The insurance regulator has raised concerns over the high rate of agent attrition in the life insurance industry, and said that this may affect life insurers’ business.

In 2013-14, the total number of agents appointed by life insurers was 7.25 lakh, but those terminated was as high as 6.59 lakh.

While private insurers appointed 3.83 lakh agents and terminated 3.40 lakh, LIC appointed 3.41 lakh and terminated 3.18 lakh.

“Even though there was a net increase in the number of individual agents, such high attrition may adversely affect life insurers’ business, policy persistency and public perception of the agency channel as a stable career,” said the Insurance Regulatory and Development Authority of India (IRDAI) in its 2013-14 annual report.

The industry needs to work on reducing the turnover of agents and build a stable and growing agency force, the report said.

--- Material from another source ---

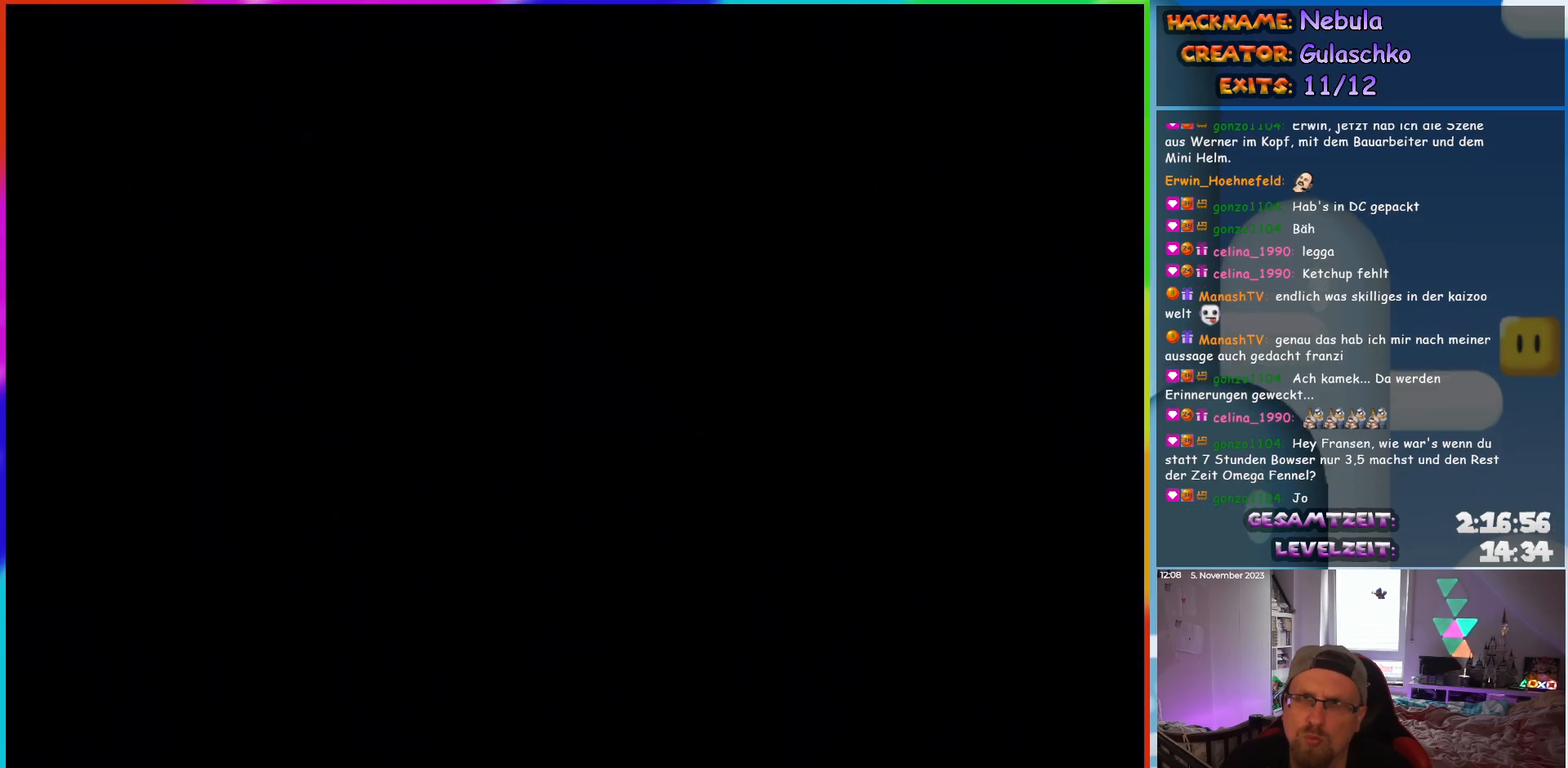
{"buttons": ["Y"], "events": []}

Agent attrition has been a major issue for the life insurance industry for the last three years, especially after the industry took a hit on the back of changing product regulations.

Regulatory action

To tackle this issue, the IRDAI had earlier reduced the pass percentage from 50 per cent to 35 per cent. It also decided to remove the persistency criteria (the minimum number of policies sold by agents who seek renewal), leaving it to the board of each life insurer to have their own norms on persistency. Before this, agents were required to have a minimum persistency rate of 50 per cent to remain in business.

Further, the regulator said that keeping in mind the gap created by the exit of insurance agents in servicing life insurance policies and also to promote persistency, it has prescribed that insurers allot lapsed orphan policies to individual insurance agents whose licence is in force. The allottee agent’s details would be intimated by the insurer to the policyholder concerned.